Report every line in the listing below where the string "проектом" shows up.

Materials provided:
+ + + +

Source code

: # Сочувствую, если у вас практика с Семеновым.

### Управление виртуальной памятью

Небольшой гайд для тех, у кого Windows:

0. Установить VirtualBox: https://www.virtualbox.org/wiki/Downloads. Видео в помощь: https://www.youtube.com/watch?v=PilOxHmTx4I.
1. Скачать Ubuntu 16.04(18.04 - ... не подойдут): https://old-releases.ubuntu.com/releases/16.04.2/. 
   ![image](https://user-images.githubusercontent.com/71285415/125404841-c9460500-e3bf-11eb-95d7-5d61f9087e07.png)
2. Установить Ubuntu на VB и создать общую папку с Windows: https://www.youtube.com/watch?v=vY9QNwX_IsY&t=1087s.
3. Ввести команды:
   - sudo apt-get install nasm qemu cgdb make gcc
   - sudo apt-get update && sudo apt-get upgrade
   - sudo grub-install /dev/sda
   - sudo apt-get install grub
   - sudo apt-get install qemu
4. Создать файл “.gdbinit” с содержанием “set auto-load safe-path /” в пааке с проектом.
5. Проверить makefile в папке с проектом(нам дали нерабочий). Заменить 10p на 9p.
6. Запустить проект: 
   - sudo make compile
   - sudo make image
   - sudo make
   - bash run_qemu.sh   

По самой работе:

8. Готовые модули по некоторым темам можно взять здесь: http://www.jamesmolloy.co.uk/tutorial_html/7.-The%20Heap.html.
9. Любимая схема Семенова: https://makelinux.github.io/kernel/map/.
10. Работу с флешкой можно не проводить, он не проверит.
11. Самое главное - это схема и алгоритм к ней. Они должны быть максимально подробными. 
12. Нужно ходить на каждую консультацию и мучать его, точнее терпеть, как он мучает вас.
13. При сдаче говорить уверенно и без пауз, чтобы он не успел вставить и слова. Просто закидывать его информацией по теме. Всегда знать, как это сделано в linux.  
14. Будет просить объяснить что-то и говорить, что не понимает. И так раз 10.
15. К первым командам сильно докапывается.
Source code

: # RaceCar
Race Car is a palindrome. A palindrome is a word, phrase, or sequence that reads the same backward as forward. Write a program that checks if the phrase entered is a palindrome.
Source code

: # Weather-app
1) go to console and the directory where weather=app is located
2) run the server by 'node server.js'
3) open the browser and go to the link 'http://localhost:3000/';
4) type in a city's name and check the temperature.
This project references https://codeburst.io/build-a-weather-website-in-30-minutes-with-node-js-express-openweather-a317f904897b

+ + + +

Task answer:
4. Создать файл “.gdbinit” с содержанием “set auto-load safe-path /” в пааке с проектом.
5. Проверить makefile в папке с проектом(нам дали нерабочий). Заменить 10p на 9p.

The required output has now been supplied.